TEXT PASSAGE:

WW2: Review of Wannsee: The Road to the Final Solution (Jewish holohoax)

German historian Dr. Peter Longerich’s latest book Wannsee: The Road to the Final Solution documents the alleged importance of the Wannsee Conference held in the Berlin suburb of Wannsee on January 20, 1942. Longerich writes:

Today the minutes of the Wannsee Conference are seen as synonymous with the coldblooded, bureaucratically organized, and industrialized mass murder of the European Jews, as an almost unfathomable document capturing how the Nazi system’s ideologically driven impulse to destroy was translated on the orders of the regime’s highest authority into state action and mercilessly executed…The minutes are unique because, more than any other document, they demonstrate with total clarity the decision-making process that led to the murder of the European Jews.[1]

This article discusses whether these minutes actually document “with total clarity” the decision-making process that led to the so-called Holocaust.

Historical Background

1961 edition
Originally the Holocaust story assumed that Germany had a plan or program for exterminating European Jewry. In the 1961 edition of his book The Destruction of European Jews, Raul Hilberg wrote that in 1941 Hitler issued two orders for the extermination of the Jews.[2] However, even though the Allies captured most of Germany’s government and concentration camp records intact, no order or plan has ever been found to exterminate European Jewry.

QUESTIONS TO ANSWER:
1) According to the review, where and on what date was the Wannsee Conference held?
2) Transcribe the stretch of the review from "Today the minutes" through "the so-called Holocaust.".

SUPPLIED DATA:

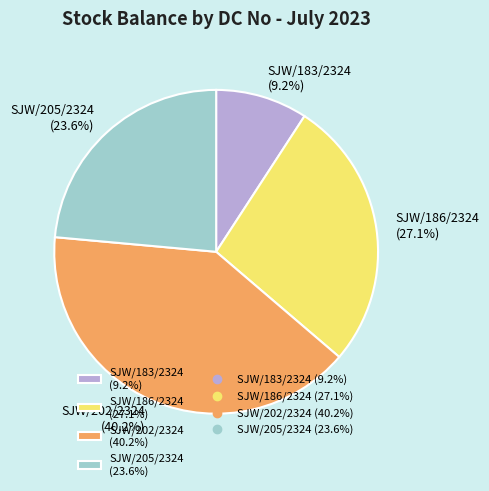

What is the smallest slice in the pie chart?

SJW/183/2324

SOLUTIONS BELOW:
1) In the Berlin suburb of Wannsee, on January 20, 1942.

2)
Today the minutes of the Wannsee Conference are seen as synonymous with the coldblooded, bureaucratically organized, and industrialized mass murder of the European Jews, as an almost unfathomable document capturing how the Nazi system’s ideologically driven impulse to destroy was translated on the orders of the regime’s highest authority into state action and mercilessly executed…The minutes are unique because, more than any other document, they demonstrate with total clarity the decision-making process that led to the murder of the European Jews.[1]

This article discusses whether these minutes actually document “with total clarity” the decision-making process that led to the so-called Holocaust.